First-place Twins a surprise -- outside of Minnesota

Published May. 28, 2015 1:00 p.m. ET

MINNEAPOLIS -- Ten games above .500. Tied for first place in the American League Central. These things seemed unfathomable for the Minnesota Twins in each of the last four years as they toiled away during four straight 90-loss seasons.

Because of that track record, few people in baseball seemingly gave the Twins a chance to be competitive in 2015. Yet here they are, a few days away from the calendar turning to June, with the second-best record in the American League, the fourth-best record in the majors, and perhaps the most surprising story in all of baseball.

Surprising, that is, only to those outside Minnesota's clubhouse. Ask anyone inside that room of 25 players and they'll tell you they're not nearly as shocked with their 28-18 record as those who have observed it from the outside looking in.

"I don't think it's surprised us at all," said third baseman Trevor Plouffe. "We knew we had the potential to have a pretty good team. I think what's been going on with us is we've had good pitching, good timely hitting. We've played good defense. When you line those three things up, we're going to start winning games."

Winning games is exactly what the Twins have done, thanks to a number of factors. Perhaps one of the biggest reasons for Minnesota's early turnaround has been its starting pitching. The Twins had one of the worst ERAs by a rotation each of the past two seasons. Yet as of Thursday, Minnesota's starters have combined for a 3.99 ERA, which ranks 13th in the majors and fifth in the American League. That charge has been led by right-handers Kyle Gibson and Mike Pelfrey, both of whom have sub-3.00 ERAs (2.72 and 2.77, respectively).

The Twins' starting pitchers have been going deeper into games than in years past and have avoided too many instances in which the offense has faced an early deficit. In some of those cases, though, Minnesota's lineup has shown an ability to pick the pitching staff up and put up a crooked number. The Twins' 212 runs are eighth-most in the majors, which shouldn't come as too much of a surprise after they finished seventh in baseball in runs scored in 2014.
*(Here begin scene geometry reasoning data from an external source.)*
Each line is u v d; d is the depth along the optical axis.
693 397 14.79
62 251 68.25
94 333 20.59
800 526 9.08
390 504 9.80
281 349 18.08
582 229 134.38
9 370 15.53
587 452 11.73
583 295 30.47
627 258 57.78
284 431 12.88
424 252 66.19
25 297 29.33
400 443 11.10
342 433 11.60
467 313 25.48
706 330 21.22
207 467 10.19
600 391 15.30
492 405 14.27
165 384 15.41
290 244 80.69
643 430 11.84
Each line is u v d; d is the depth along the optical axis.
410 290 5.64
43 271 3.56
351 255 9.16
On any given day, a different player might emerge on offense for the Twins to help lift them to yet another win. Minnesota's roster isn't lined with 30-home run guys, and it doesn't appear as if anybody in the Twins' lineup will be competing for a batting title this season. Yet whether it's Plouffe, Brian Dozier (team-high nine homers), Joe Mauer, Torii Hunter (29 RBI), or any number of other players, each game seems to have a new hero. Wednesday against Boston was Aaron Hicks and Eddie Rosario. Friday could be yet another surprising character.
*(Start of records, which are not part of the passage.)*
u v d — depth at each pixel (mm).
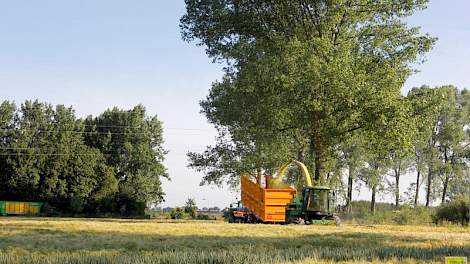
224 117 48750
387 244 20141
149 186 77562
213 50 39250
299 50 34469
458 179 68938
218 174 59844
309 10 37281
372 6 36688
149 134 82000
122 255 15070
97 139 79250
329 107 34156
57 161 69625
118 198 73125
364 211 46719
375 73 35719
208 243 19797
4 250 16984
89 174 70625
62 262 13352
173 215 65938
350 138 37344
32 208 66688
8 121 72000
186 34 39281
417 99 35875
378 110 33844
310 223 32906
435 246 18516
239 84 39000
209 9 38438
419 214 42406
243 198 35625
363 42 37500
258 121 38625
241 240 21016
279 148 49438
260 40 38344
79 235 21938
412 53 35781
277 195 33875
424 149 69500
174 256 14375
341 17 36812
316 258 14711
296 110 35500
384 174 68625
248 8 38031
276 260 14117
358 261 14422
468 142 69062
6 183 68438
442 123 68562
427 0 36219
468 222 39938
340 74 33250
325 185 38219
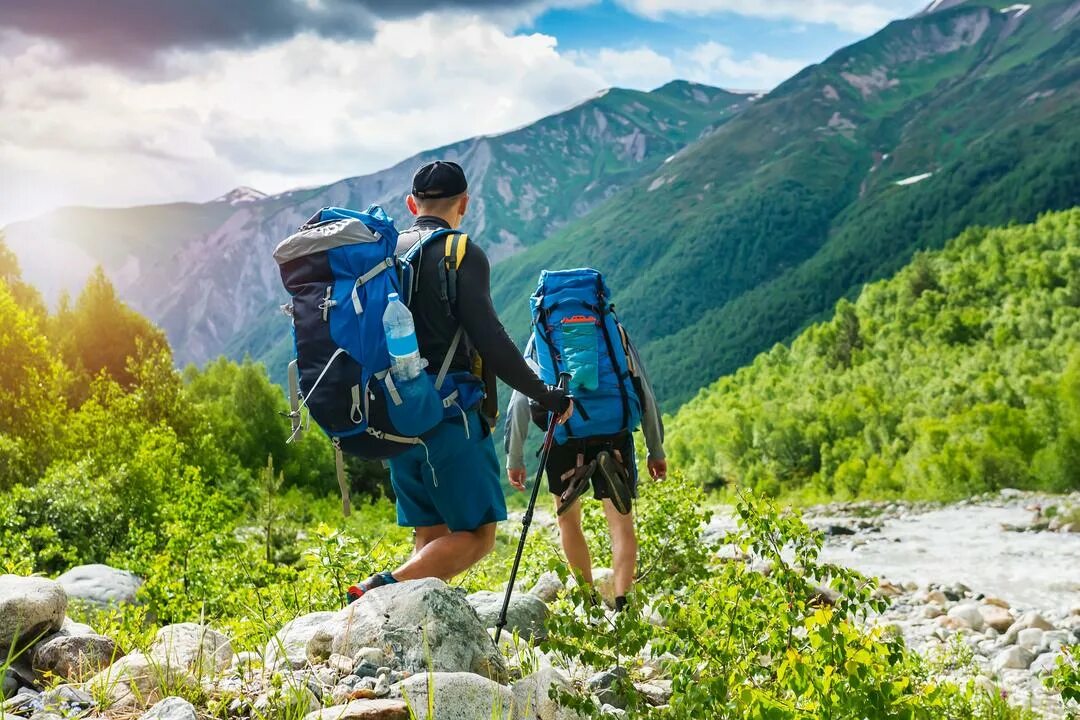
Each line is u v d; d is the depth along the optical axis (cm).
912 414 5841
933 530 2003
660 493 768
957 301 10912
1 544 1391
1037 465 2925
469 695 323
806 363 11506
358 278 371
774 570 399
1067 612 1048
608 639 371
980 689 652
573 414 567
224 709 325
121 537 1752
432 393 371
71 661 371
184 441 3697
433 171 420
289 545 1242
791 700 375
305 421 374
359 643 367
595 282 593
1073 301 8825
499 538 1317
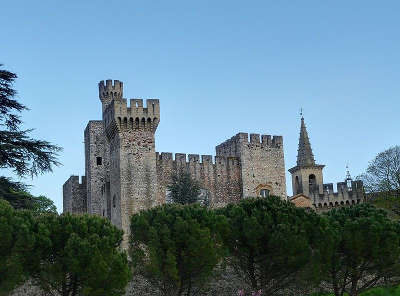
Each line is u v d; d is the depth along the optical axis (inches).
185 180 3216.0
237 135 3563.0
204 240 1918.1
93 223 1868.8
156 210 2047.2
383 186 3826.3
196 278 1973.4
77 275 1754.4
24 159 2209.6
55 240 1806.1
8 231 1720.0
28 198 2460.6
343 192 3873.0
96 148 3786.9
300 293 2212.1
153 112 3058.6
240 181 3499.0
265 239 2003.0
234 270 2160.4
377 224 2092.8
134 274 2030.0
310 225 2053.4
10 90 2213.3
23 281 1734.7
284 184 3580.2
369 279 2390.5
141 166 2992.1
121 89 3848.4
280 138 3636.8
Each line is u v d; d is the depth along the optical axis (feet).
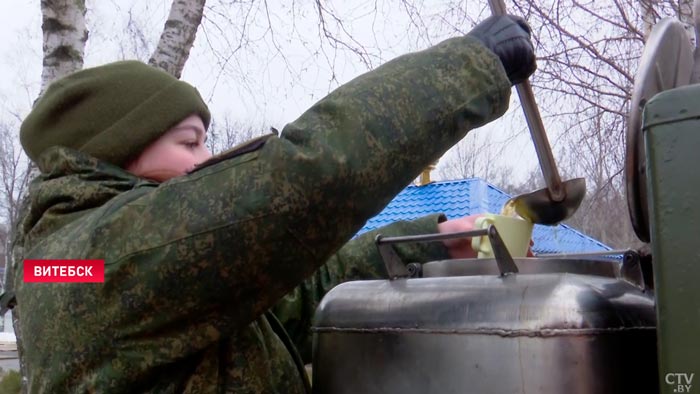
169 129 4.25
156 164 4.21
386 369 3.61
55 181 4.05
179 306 3.40
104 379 3.46
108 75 4.16
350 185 3.31
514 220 4.08
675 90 2.85
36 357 3.65
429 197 30.12
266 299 3.46
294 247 3.33
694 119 2.80
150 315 3.42
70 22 14.21
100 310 3.45
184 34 15.42
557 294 3.23
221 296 3.39
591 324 3.15
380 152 3.34
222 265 3.32
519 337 3.19
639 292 3.58
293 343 4.73
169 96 4.22
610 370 3.15
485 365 3.26
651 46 3.62
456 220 4.92
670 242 2.78
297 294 5.02
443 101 3.47
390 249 4.01
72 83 4.15
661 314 2.78
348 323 3.83
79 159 4.06
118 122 4.11
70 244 3.60
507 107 3.69
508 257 3.50
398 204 30.19
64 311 3.52
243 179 3.33
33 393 3.66
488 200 30.07
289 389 4.00
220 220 3.30
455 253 4.87
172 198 3.43
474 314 3.34
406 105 3.42
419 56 3.59
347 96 3.41
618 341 3.19
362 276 5.02
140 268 3.37
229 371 3.74
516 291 3.32
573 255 4.13
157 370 3.49
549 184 4.14
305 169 3.26
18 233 4.48
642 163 3.45
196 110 4.34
"I know it sounds like a cliche right now, but it's a total team effort," said Mauer, whose 27 RBI are second-most on the team. "It seems like a different guy is doing something to help us win every night. That's what makes it a lot more fun. Everybody's contributing to our early success."

Wednesday's win against Boston was the fifth straight victory for Minnesota, which swept the Red Sox for the first time since 2006. The Twins also improved their American League-best home record to 17-6. After each of those wins, Minnesota's players have participated in the now-infamous postgame clubhouse dances, complete with fog machines and laser lights.

The Twins hope they continue dancing all season. Yet after pulling into a tie for first place Wednesday, first-year manager Paul Molitor put things into perspective, noting that the season is not yet two months old.

"We certainly enjoy the fact that our fortunes have been good as of late," Molitor said. "The only day the standings really matter is the last day of the season. We all know that. . . . There's a lot of things to be optimistic about. We keep preaching, all you have is the next game."

It remains to be seen if the Twins' success in the first two months of 2015 can be sustained from now until October. If that does happen, Minnesota has a chance to become that rare team that goes from worst-to-first. If the Twins do end up fading, outsiders will chime in as if to say, "We told you so."

For now the Twins are enjoying the ride they're on. They're a first-place team, at least for a day. That's something very few people saw coming -- except perhaps for those in the Minnesota uniforms.

"We know what kind of team we have. We stressed that early in the year. Obviously nobody's going to be on board with us, and I get it. That's always a good thing," Dozier said. "You don't play the game on paper. That's what I hate about it -- everybody tries to. Before the game, nobody knows what we have in this clubhouse, the camaraderie, everything. It's showing right now. Everything's kind of clicking, so that's fun to watch."